Osteoporotic patients on teriparatide demonstrated lower reoperation and symptomatic pseudarthrosis rates 2 years postoperatively compared with osteopenic patients. Moreover, patient-reported and clinical outcomes for osteoporotic patients on teriparatide were not different from those for patients with normal BMD.
Therapeutic Level III . See Instructions for Authors for a complete description of levels of evidence.
成人脊柱畸形(ASD)手术存在重大风险,包括症状性假关节形成,骨质疏松患者中症状性假关节的发生率是骨密度正常患者的两倍。
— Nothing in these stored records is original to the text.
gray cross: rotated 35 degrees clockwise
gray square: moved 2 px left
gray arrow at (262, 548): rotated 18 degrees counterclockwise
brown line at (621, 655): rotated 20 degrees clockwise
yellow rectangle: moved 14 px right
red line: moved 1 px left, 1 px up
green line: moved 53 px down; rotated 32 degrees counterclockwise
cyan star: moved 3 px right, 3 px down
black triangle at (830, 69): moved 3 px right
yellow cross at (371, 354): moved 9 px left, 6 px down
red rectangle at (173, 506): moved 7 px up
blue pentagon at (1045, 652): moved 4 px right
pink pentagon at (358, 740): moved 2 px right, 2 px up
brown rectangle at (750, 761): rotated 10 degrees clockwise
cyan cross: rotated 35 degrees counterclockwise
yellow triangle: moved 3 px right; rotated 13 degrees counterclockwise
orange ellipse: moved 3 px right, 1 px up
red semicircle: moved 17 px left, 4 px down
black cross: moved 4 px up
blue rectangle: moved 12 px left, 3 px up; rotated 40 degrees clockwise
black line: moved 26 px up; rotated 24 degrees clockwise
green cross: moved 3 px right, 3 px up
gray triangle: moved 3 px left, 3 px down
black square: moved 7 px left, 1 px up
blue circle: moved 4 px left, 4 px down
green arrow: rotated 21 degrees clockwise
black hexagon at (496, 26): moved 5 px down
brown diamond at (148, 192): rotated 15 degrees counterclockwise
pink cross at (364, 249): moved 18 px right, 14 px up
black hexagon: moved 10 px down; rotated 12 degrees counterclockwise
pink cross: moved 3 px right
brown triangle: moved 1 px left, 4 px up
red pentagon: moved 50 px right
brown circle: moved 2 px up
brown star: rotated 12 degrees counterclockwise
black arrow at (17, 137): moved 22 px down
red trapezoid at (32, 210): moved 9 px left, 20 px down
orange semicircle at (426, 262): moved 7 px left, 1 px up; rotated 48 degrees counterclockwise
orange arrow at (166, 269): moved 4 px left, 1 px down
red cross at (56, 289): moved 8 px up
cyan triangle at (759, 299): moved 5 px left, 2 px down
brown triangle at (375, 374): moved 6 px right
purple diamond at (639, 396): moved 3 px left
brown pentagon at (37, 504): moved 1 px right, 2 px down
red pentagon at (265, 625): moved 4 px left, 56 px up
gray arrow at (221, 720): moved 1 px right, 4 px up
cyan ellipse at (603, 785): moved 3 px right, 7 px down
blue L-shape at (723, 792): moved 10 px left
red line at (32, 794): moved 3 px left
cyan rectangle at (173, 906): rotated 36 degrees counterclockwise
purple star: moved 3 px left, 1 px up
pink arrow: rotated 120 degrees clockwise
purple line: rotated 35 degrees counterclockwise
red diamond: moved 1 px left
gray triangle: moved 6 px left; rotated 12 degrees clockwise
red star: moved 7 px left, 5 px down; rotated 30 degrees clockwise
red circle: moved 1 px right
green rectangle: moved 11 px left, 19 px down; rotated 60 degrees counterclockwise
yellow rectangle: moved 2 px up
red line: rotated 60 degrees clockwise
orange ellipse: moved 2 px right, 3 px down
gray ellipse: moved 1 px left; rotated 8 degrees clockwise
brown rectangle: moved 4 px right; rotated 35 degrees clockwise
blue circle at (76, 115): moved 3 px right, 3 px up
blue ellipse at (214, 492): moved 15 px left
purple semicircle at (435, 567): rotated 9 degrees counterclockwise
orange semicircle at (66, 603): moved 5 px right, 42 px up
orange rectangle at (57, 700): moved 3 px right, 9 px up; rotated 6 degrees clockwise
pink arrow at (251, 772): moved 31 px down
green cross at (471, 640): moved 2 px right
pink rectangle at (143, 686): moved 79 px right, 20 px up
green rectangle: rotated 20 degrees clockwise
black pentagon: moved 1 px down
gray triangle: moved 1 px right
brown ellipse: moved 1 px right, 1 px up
关于特立帕肽(一种骨合成代谢化合物)对限制骨质疏松患者脊柱畸形治疗后再次手术率和假关节形成率的影响,现有数据有限。
将使用特立帕肽的骨质疏松患者(OP-T组)与骨质减少患者(OPE组)和骨密度正常的患者进行比较。OP-T组患者与OPE组患者及骨密度正常的患者按1:2:2的比例进行匹配。所有患者均接受至少2年的随访,并接受涉及>7个器械固定节段的后路脊柱融合术(PSF)。主要结局是2年再次手术率。次要结局包括有无植入物失败的假关节形成、近端交界性后凸(PJK)以及患者报告结局(PRO)的变化。使用条件逻辑回归分析临床结局。使用混合效应模型分析PRO的变化。
共纳入540例患者(52.6%骨密度正常,32.9%OPE,14.4%OP-T)。在未匹配队列中,OP-T组的2年再次手术率(优势比[OR]=0.45[95%置信区间(CI):0.20至0.91])和假关节形成率(OR=0.25[95%CI:0.08至0.61])显著低于OPE组。OP-T组的78例患者与OPE组的156例患者进行匹配。在这些匹配患者中,2年时,OPE组有23.1%(36例)进行了再次手术,而OP-T组为11.5%(9例)(OR=0.45,p=0.0188);有21.8%(34例)出现有无植入物失败的假关节形成,而OP-T组为6.4%(5例)(OR=0.25,p=0.0048);有6.4%(10例)出现PJK,而OP-T组为7.7%(6例)(OR=1.18,p=0.7547)。术后2年,OP-T组患者的PRO优于OPE组患者。随后,OP-T组的78例患者与骨密度正常组的156例患者进行匹配。在这些匹配患者中,2年再次手术率(OR=0.85[95%CI:0.37至1.98])、假关节形成率(OR=0.51[95%CI:0.181至1.44])和PJK率(OR=0.77[95%CI:0.28至2.06])无显著差异。
与骨质减少患者相比,使用特立帕肽的骨质疏松患者术后2年的再次手术率和症状性假关节形成率较低。此外,使用特立帕肽的骨质疏松患者的患者报告结局和临床结局与骨密度正常的患者无异。
治疗性三级。有关证据级别的完整描述,请参阅作者须知。